Up to even last year, the Budget was a major event. At the same time in 2005, the Economic Times had already begun to kill us to death with screaming headlines consisting of ridiculous puns. A couple of TV channels had already started their pre-Budget coverage, Everyone was talking of Mr. Chidambaram’s ‘dreams’. The great Indian annual fiscal show was already on the move.
This year, it all seems strangely silent. To be sure, by the time you read this, the hype will have begun. Yet, something tells me that most people think of this Budget to be a bit of a yawn. Of course it matters; we shall all tune in on D-Day; there will be some pre- and a lot of post-Budget guru-giri; and corporate honchos will compete to give the Finance Minister 9 out of 10. Even so, I think it will be a lower-key affair than before — lower than any year since the advent of economic liberalisation.
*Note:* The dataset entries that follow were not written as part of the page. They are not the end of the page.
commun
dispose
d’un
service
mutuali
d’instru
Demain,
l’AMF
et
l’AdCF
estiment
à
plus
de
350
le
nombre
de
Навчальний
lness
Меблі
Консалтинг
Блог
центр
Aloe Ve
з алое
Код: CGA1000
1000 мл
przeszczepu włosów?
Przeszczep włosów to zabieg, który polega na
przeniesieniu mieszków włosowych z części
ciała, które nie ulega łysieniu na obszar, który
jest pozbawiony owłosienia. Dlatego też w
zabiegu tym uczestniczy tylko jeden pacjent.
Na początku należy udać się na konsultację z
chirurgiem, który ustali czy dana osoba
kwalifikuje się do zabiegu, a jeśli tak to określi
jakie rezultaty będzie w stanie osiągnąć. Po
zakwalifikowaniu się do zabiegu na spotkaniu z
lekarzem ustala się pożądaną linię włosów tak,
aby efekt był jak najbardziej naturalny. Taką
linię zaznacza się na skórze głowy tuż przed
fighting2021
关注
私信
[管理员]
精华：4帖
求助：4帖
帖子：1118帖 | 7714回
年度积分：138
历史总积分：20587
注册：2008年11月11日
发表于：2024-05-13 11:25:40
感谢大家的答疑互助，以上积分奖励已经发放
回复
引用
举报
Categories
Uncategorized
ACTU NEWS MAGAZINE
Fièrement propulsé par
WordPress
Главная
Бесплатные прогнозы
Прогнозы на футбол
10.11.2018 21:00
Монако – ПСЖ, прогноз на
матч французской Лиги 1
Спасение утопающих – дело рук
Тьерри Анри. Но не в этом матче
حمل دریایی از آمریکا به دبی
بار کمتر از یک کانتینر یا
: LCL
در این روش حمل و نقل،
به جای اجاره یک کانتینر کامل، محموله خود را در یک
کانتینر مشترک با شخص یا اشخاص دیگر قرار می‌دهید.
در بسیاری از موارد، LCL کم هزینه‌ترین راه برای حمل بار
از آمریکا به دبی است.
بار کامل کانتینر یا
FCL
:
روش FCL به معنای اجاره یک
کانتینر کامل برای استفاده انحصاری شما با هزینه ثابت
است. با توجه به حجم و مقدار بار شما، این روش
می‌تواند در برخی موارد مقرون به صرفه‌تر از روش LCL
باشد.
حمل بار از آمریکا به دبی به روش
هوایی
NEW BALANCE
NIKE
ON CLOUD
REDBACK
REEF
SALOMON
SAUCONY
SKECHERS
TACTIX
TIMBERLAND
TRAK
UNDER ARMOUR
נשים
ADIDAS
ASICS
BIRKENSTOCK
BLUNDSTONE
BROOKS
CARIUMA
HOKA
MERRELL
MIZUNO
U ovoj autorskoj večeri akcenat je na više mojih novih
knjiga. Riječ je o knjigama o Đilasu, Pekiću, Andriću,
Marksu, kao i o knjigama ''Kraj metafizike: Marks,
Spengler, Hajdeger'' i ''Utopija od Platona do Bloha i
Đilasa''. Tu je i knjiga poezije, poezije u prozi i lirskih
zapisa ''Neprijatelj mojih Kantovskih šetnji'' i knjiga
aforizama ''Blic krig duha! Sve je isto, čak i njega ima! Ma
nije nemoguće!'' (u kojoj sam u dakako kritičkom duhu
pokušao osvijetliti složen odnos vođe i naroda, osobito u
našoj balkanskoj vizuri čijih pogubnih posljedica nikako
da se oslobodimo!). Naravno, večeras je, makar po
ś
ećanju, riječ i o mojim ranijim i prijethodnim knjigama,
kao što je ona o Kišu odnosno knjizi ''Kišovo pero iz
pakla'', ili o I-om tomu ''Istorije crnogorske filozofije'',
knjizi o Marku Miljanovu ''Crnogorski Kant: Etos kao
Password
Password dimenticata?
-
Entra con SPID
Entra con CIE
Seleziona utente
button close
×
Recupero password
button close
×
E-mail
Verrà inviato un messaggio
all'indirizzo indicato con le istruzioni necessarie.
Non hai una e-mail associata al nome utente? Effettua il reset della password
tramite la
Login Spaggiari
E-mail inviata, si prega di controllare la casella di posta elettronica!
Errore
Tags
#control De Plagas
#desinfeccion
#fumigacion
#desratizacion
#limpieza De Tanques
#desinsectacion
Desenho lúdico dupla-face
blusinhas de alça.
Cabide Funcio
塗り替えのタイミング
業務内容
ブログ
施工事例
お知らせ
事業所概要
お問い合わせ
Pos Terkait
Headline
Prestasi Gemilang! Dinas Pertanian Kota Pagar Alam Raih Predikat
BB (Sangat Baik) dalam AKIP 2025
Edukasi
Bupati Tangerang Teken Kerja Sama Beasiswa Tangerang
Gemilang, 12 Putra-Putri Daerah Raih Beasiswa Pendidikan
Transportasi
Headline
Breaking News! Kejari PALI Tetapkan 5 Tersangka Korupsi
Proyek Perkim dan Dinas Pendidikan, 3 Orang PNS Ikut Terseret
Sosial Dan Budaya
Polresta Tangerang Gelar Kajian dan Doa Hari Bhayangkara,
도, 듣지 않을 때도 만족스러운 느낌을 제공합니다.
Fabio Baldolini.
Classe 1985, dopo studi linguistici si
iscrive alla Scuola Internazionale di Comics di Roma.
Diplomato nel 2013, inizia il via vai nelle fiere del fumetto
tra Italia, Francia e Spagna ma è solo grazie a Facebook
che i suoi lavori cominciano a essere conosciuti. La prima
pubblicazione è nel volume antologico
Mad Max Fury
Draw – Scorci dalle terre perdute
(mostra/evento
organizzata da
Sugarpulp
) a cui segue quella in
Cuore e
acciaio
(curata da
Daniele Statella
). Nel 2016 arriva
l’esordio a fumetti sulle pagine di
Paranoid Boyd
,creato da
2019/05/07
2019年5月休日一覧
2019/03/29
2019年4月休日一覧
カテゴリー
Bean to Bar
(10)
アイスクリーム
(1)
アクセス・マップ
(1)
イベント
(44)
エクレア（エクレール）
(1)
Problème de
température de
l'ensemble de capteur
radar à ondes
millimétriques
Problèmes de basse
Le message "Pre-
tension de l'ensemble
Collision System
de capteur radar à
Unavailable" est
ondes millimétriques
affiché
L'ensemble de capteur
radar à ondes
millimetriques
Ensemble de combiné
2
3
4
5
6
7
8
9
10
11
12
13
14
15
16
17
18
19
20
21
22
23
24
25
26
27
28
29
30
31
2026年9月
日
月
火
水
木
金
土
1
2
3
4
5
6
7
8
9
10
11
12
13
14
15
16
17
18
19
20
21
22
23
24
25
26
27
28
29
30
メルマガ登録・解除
If that is indeed so, it would be a very good development. When I was doing my Ph.D in England, the budget was a major event. Everyone wanted to know what Mrs Thatcher’s first Tory government had in store. The BBC did special programmes, and very many people actually watched these glued in front of their tellies. Today, few could care less about what John Brown has to offer. Britain has matured to the point where the budget is passé.
That would be too much to expect in India. The Union Budget matters, and will continue to do for the next several years. Yet, people have probably stopped believing in the importance of an annual magic show. The typical response that I have heard is, “What can Chidambaram do?”
There is truth in this. Most key policies to ensure that we remain firmly in the region of 8 per cent GDP growth over the near future have little to do with the Union Budget. Over the next decade, India needs at least $450 billion for funding roads, power, railways, ports, airports and telecom. At least two-thirds of this has to come from public financing — something that requires greater fiscal rectitude, and not grand giveaways. With over Rs.50,000 crore going in for the employment guarantee programme and little by way of revenues from privatisation, there is hardly any scope for fiscal generosity. Nor will Chidambaram be expected to commit fiscal hara-kiri by raising marginal tax rates as propounded by the red brigade. There is actually little that a Finance Minister can do today. He will most likely drop the peak tariff rate by another five percentage points. He may modify some odious elements of the Fringe Benefit Tax and earn the eternal gratitude of business. He may tinker with tax on services, and bring it in line with the CENVAT rate of 16 per cent. He may offer the odd sops and levy a silly, irritating tax or two. And he will recite a few couplets.
But at the end of day, unless I am mistaken, Budget 2006-07 will be a “give some-take some” exercise — directionally aligned to reforms but nothing earth shattering. And that’s what it should be. Reforms have to be continuous; they can’t be national episodes centred around the budget, credit policies and the like. We have crossed that stage. And it is best stated by Betrolt Brecht in his Life of Galileo. At the end of the play, when Galileo’s pupil, Andrea, cries loudly, “Unhappy the land that has no heroes”, Galileo replies, “No. Unhappy the land that needs a hero.”